(Text under study):
# 2010 Party invites



## dubbax3 (Jan 22, 2008)

Well I made these for our party this year. Used Photoshop. I actually had two ideas, this more subdued take with no color or one all flashy and crazy. Maybe I'll save the flashy one for next year. Hope everyones props and projects are coming along well. Happy early Halloween.


----------



## RoxyBlue (Oct 6, 2008)

I love the drawing, the annoyed grave digger in particular! Are you the artist?


----------



## dubbax3 (Jan 22, 2008)

Thanks Roxy. Nope not really just a firefighter who digs this stuff.


----------



## dubbax3 (Jan 22, 2008)

RoxyBlue said:


> I love the drawing, the annoyed grave digger in particular! Are you the artist?

(Information supplied):
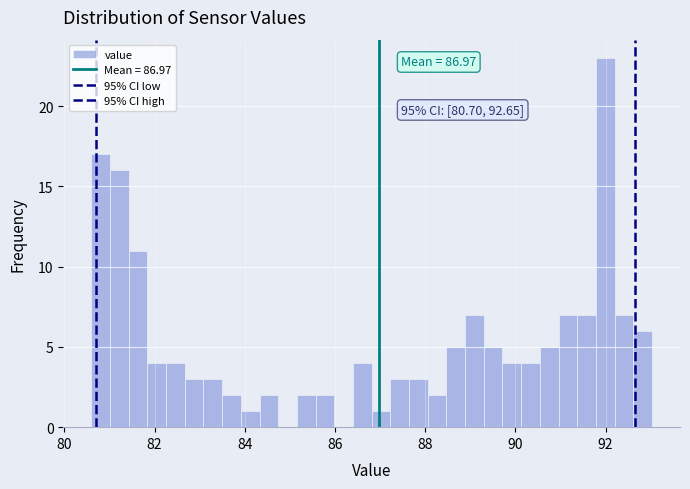

Around what value on the x-axis is the tallest bar? Give the approximate position of its centre, as read against the axis.

92.0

(Problem A):
From the 2010 party invites thread, write out everything from "Well I made" down to "Happy early Halloween.".
(Problem B):
Pick up the 2010 party invites thread from where it stops and keep it going.

(Result A):
Well I made these for our party this year. Used Photoshop. I actually had two ideas, this more subdued take with no color or one all flashy and crazy. Maybe I'll save the flashy one for next year. Hope everyones props and projects are coming along well. Happy early Halloween.

(Result B):
Oh am I the artist, yup. I misread because I am also a meatball. Thanks! I actually hate the way his hand came out. I might go and change it.


----------



## randomr8 (Oct 24, 2009)

Like it! Could be the fifth member of the Teen Titans.


----------



## fick209 (Aug 31, 2009)

That looks great!


----------



## Death's Door (Mar 22, 2006)

Great job with the invites.


----------



## Bone To Pick (Oct 23, 2007)

Awesome job, Dubbax!


----------



## debbie5 (Mar 2, 2007)

You are in the wrong job my friend! GREAT work, again!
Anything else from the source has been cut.